The RFS said more firefighters were being deployed to the area as two air tankers worked to control the fire.

Emergency Services Minister Troy Grant arrived at the scene on Friday afternoon.

He said the conditions were "challenging" for firefighters

"And they're going to be challenging for weeks," he said.

A Tabulam woman has been charged with starting the blaze, after leaving burning rubbish unattended on her property during a total fire ban.

The fire is one of three blazes that have destroyed 20 homes and damaged a number of others in northern NSW since Wednesday.

Other properties were burned in Tingha and Wallangarra.

Residents confront damage

The new emergency warning for Tabulam was issued as residents returned to assess damage in areas already burned.

Among them was Ron Heperi, who lost his home of 32 years.

"[These bushfires] are becoming standard," he said, fighting back the tears.

It is the first time Mr Heperi has been back since fleeing the Tabulam property on Wednesday, as a large bushfire whipped up "like a mini cyclone", forming a nine-kilometre fire front.

"When this came through there was little [firefighters] could do," he said.

"It was just like a wave of fire — it's absolutely amazing."

After the fire ripped through Tabulam, Jill Adam was so desperate to find out the fate of her cattle that she walked across a river and through paddocks to avoid road blocks.

One cow and calf had perished in the blaze.

"The others managed to escape because a neighbour opened gates before he ran for his life," she said.

"They're very hungry now and they're all covered in smoke and dust and grey and look horrible, but they're a lovely lot of cattle."

"We walked back home in the dark which was very traumatic [with] fire all around us and trees going off … and people's cows were running and horses were running up and down the roads and the paddocks frantically.

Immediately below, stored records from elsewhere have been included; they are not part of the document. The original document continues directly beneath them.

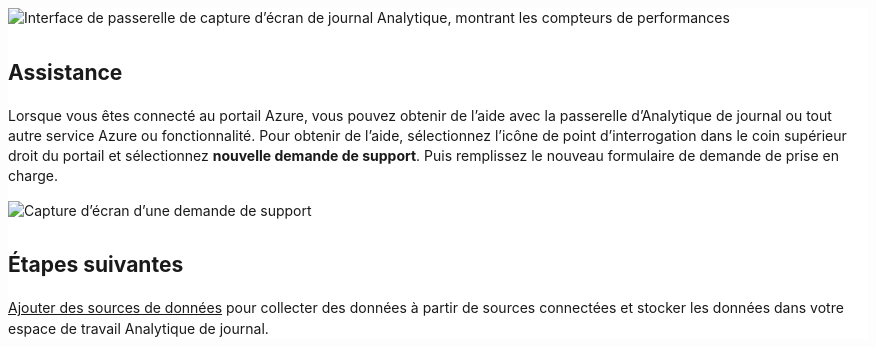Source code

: ![Interface de passerelle de capture d’écran de journal Analytique, montrant les compteurs de performances](./media/gateway/counters.png)

## <a name="assistance"></a>Assistance
Lorsque vous êtes connecté au portail Azure, vous pouvez obtenir de l’aide avec la passerelle d’Analytique de journal ou tout autre service Azure ou fonctionnalité.
Pour obtenir de l’aide, sélectionnez l’icône de point d’interrogation dans le coin supérieur droit du portail et sélectionnez **nouvelle demande de support**. Puis remplissez le nouveau formulaire de demande de prise en charge.

![Capture d’écran d’une demande de support](./media/gateway/support.png)

## <a name="next-steps"></a>Étapes suivantes
[Ajouter des sources de données](../../azure-monitor/platform/agent-data-sources.md) pour collecter des données à partir de sources connectées et stocker les données dans votre espace de travail Analytique de journal.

"Everything was in shock, including us."

'We've lost everything'

Further south in Tingha, Todd Cross stood among piles of blackened, hollowed-out cars that formed part of his father's 25-year-old car wrecking and scrap metal business.

"Fire just sort of raged through," he said.

"We've lost everything … as you can probably see."

Roads blocks meant he had been unable to help his parents defend the property as the blaze took hold.

"Dad and one of his mates tried to put the fires out — it obviously didn't have much of an effect, it was just too powerful," he said.

"I don't know what sort of price you could put on what he's lost — I mean he's lost everything in the house as well, which is all our memories.

"Me and dad just sort of sat and cried for a while — no words really."

Burnt out cars

Not far from the twisted metal remains of Mr Heperi's home is the skeleton of an XT-250 Yamaha trail bike he had painstakingly restored.

Inexplicably, a large "crystal rock" garden ornament has been spared from the flames.

"Look of the size of that there, and it didn't get touched," he laughed.

When it was pointed out he was in good spirits for a bloke who had just about lost everything, he stopped laughing.

"Mate, after you've finished crying, that's what happens," he said.